UPDATE: On Tuesday, June 22, the Travis County District Attorney announced all charges have been dropped against a 17-year-old and a 15-year-old minor in connection with this shooting and we have removed the 17-year-old’s name from this story. Click here for details of why prosecutors dropped their charges.
AUSTIN (KXAN) — A second suspect has been arrested in connection with the mass shooting that killed one and injured 13 others in downtown Austin’s Sixth Street over the weekend.
A 17-year-old was arrested on a suspicion of aggravated assault, according to a release from the Austin Police Department.
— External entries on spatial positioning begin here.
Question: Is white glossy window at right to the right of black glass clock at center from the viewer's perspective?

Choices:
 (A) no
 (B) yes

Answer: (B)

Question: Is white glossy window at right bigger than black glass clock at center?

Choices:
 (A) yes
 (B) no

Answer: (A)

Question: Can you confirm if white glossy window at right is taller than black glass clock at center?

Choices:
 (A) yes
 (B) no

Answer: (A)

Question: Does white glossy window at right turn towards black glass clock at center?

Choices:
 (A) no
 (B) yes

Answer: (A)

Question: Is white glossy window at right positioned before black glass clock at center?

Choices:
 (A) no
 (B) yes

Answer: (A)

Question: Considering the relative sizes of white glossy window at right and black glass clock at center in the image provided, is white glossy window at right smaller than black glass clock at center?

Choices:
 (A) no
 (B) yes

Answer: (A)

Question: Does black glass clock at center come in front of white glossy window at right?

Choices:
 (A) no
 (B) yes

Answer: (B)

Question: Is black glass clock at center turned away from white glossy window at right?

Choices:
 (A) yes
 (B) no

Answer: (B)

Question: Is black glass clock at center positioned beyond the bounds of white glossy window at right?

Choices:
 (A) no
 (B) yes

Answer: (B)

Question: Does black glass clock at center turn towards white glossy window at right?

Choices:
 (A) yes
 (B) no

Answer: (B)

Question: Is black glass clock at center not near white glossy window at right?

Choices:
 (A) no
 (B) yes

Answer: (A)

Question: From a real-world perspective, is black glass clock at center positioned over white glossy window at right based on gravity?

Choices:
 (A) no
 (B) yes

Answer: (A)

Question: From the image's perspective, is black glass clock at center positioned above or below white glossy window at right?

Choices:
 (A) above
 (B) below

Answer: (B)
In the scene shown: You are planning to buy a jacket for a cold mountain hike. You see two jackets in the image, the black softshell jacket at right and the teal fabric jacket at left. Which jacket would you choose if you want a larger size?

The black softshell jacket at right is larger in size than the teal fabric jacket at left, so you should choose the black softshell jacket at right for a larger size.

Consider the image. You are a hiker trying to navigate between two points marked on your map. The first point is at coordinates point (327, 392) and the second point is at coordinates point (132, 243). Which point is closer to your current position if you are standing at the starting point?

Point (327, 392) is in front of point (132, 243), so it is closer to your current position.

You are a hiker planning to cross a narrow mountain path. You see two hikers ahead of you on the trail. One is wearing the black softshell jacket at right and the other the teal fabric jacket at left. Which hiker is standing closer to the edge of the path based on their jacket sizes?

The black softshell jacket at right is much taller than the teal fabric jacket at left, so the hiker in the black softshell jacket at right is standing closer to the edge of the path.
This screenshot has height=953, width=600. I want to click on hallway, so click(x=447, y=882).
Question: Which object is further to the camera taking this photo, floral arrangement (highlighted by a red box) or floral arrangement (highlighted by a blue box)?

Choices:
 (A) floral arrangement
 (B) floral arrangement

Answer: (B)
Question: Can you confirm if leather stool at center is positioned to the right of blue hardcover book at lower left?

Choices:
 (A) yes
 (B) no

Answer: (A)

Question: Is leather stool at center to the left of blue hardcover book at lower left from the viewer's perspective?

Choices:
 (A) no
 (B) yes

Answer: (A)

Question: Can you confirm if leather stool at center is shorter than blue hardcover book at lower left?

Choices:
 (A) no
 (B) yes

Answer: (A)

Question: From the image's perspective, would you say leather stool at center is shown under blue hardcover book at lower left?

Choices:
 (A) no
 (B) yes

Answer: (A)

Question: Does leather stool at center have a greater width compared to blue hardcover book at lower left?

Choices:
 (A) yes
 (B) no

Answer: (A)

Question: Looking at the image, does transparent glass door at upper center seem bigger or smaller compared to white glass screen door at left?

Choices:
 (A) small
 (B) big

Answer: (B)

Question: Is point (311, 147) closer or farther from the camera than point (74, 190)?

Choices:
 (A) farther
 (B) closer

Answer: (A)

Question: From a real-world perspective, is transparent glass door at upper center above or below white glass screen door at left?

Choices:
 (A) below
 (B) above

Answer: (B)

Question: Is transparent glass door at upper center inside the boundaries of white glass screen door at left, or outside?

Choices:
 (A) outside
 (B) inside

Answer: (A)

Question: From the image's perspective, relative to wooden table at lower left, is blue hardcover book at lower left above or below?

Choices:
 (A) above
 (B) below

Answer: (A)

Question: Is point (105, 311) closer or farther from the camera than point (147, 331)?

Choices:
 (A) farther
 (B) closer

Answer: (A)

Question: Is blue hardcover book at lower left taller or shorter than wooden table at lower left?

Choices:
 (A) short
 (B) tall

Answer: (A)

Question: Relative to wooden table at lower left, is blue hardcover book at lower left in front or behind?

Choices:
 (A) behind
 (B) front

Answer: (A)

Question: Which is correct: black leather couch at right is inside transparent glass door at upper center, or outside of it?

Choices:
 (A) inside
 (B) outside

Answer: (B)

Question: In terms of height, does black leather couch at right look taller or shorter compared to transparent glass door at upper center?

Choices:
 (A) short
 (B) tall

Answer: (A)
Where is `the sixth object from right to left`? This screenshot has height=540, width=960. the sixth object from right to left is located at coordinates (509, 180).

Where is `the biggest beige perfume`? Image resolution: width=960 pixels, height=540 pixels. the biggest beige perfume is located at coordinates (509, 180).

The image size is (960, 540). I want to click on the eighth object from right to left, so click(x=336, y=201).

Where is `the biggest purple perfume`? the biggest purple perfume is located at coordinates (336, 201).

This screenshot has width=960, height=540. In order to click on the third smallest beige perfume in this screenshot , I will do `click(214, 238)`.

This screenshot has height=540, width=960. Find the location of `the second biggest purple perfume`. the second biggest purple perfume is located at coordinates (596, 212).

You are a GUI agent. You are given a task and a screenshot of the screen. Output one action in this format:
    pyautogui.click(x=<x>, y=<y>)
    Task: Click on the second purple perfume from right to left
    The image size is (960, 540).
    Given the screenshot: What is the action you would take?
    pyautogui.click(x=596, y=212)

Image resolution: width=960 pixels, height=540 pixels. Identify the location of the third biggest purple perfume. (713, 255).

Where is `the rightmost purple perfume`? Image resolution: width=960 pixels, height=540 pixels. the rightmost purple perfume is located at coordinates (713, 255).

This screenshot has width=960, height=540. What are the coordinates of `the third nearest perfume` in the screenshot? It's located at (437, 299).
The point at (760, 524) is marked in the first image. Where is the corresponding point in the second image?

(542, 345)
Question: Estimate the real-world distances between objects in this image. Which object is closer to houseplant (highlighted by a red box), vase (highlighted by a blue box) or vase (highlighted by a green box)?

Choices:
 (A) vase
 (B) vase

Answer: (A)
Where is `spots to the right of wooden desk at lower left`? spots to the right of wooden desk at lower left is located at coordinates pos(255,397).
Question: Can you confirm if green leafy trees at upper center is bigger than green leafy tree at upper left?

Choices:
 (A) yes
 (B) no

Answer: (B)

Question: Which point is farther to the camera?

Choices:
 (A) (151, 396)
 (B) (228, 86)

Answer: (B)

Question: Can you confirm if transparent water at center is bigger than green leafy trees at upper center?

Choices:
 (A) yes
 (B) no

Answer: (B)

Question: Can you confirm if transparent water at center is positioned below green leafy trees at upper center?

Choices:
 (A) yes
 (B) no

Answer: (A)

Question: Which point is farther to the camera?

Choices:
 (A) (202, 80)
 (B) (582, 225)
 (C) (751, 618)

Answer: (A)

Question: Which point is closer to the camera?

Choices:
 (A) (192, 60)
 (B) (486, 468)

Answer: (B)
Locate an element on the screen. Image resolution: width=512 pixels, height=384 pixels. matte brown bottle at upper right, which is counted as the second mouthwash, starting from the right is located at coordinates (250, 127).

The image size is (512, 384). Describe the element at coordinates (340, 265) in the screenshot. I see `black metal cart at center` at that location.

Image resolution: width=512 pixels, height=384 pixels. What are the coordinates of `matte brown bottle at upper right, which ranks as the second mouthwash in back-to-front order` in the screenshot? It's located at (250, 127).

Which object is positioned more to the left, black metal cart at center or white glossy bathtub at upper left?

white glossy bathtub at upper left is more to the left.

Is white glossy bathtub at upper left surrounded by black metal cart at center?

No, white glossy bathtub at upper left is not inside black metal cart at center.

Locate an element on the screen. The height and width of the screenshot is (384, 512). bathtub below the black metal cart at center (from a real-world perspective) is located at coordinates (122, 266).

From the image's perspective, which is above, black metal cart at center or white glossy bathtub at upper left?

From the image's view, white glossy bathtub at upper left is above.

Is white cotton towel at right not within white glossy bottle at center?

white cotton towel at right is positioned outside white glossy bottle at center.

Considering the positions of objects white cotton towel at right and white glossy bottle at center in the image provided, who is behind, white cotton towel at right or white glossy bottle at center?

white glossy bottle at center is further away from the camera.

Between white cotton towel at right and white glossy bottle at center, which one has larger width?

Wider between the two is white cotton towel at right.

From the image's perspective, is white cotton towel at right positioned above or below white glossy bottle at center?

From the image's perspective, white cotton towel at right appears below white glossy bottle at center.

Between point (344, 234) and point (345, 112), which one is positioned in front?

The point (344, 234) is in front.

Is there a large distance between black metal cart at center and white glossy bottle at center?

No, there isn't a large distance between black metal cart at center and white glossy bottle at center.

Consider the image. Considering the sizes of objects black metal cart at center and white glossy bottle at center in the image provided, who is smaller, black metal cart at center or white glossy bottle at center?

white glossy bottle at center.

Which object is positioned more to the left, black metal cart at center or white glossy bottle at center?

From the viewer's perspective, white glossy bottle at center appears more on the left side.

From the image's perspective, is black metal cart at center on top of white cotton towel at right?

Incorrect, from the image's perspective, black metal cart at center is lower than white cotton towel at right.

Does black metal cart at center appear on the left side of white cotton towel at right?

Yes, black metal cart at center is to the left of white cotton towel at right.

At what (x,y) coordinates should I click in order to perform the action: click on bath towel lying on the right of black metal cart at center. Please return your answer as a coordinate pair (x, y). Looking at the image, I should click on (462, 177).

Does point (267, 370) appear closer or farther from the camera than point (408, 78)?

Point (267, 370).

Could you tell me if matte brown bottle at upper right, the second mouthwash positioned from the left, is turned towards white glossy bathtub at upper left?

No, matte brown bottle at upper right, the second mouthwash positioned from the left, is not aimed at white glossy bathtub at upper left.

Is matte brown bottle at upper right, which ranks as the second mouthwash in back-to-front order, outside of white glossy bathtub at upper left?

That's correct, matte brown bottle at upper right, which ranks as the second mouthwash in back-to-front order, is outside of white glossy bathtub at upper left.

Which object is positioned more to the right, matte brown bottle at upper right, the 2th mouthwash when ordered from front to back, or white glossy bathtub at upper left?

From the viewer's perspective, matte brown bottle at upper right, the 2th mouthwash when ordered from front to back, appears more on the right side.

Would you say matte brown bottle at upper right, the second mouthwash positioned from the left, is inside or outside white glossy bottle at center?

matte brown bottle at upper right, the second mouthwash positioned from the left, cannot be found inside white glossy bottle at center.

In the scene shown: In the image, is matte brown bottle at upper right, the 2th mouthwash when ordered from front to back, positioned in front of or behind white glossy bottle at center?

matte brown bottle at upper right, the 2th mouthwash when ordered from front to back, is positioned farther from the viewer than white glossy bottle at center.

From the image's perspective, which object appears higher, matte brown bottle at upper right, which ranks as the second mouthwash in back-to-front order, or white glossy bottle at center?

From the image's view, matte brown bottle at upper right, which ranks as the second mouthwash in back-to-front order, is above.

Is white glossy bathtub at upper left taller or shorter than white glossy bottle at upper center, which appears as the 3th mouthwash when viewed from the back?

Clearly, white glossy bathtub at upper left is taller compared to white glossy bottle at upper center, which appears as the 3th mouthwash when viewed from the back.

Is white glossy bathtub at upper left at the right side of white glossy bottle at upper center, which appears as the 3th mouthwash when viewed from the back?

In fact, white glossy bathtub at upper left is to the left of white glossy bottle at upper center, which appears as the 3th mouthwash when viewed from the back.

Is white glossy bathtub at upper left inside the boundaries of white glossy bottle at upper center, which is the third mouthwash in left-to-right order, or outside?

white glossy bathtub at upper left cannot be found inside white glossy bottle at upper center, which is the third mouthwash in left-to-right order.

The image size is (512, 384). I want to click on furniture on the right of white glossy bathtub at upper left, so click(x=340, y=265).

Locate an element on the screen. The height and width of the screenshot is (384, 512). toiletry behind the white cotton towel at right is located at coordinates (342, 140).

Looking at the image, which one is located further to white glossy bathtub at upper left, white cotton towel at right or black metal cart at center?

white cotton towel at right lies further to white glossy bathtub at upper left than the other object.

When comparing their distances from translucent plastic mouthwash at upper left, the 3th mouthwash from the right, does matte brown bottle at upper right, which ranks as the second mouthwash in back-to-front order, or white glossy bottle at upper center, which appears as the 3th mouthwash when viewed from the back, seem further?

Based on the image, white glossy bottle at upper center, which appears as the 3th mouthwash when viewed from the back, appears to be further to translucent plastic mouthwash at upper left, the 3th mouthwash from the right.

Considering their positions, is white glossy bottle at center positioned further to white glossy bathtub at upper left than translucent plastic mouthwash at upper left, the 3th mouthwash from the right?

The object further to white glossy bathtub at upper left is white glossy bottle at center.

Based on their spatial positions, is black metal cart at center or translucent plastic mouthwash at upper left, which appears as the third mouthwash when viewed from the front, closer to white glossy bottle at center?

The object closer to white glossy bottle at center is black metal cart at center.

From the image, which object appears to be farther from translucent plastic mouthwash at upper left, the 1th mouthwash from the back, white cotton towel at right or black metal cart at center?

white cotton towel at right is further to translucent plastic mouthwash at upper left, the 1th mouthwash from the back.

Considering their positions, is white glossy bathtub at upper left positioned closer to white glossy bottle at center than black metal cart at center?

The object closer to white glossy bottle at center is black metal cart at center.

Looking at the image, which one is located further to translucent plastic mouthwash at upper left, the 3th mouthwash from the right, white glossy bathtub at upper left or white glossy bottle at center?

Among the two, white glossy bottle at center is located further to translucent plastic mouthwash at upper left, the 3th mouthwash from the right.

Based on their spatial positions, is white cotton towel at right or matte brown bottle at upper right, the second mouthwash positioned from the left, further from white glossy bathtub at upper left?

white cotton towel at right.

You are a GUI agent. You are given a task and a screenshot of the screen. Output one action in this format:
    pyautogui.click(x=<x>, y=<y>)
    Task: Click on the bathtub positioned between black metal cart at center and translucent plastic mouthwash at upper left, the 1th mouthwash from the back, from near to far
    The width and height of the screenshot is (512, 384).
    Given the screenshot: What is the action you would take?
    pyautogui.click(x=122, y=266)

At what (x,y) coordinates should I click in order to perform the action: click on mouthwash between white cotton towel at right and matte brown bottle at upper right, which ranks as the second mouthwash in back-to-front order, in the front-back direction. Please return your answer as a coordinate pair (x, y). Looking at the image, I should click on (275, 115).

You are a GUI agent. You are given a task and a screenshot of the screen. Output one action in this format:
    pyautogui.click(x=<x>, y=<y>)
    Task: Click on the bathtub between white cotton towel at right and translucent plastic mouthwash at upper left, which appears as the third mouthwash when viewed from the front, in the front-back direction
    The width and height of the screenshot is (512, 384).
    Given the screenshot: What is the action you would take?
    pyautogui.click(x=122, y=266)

The 17-year-old was arrested Monday without incident in Killeen while enrolled in a summer school class, police say. Killeen ISD police say the suspect was arrested at Harker Heights High School.
At age 17, the suspect is legally considered an adult under Texas law and his case will be handled in the adult criminal court system.
On Saturday afternoon, APD confirmed the arrest of another young person in connection with the deadly shooting. This person is under the age of 17.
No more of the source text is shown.